[Task statement] Where a line in the listing below contains the word "viewtopic", copy that line.

----------

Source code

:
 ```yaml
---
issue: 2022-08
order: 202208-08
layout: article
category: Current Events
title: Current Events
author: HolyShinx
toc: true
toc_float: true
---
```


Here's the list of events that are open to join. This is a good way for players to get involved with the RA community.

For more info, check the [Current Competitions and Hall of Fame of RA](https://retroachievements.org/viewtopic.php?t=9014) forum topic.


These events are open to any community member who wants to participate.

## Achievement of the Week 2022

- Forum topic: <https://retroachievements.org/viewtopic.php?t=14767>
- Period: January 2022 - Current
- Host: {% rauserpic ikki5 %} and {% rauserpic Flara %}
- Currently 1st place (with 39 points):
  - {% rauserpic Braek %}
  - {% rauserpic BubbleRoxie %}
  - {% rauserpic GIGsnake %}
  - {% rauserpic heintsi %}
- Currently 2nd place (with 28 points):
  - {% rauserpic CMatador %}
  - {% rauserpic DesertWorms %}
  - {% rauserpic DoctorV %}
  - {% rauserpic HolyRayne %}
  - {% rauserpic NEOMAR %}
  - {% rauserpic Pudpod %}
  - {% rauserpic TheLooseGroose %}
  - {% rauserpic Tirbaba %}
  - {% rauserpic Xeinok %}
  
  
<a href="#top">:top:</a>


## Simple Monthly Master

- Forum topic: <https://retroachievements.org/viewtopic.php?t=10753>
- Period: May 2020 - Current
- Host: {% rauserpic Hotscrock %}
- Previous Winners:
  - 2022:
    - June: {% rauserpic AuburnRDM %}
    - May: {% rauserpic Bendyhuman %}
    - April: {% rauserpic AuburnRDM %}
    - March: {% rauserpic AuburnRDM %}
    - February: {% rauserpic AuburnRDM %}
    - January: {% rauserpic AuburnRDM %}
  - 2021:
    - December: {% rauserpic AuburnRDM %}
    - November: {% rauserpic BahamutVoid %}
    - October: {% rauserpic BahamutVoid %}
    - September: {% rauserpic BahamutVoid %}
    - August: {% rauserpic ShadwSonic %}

----------

[Output]
For more info, check the [Current Competitions and Hall of Fame of RA](https://retroachievements.org/viewtopic.php?t=9014) forum topic.
- Forum topic: <https://retroachievements.org/viewtopic.php?t=14767>
- Forum topic: <https://retroachievements.org/viewtopic.php?t=10753>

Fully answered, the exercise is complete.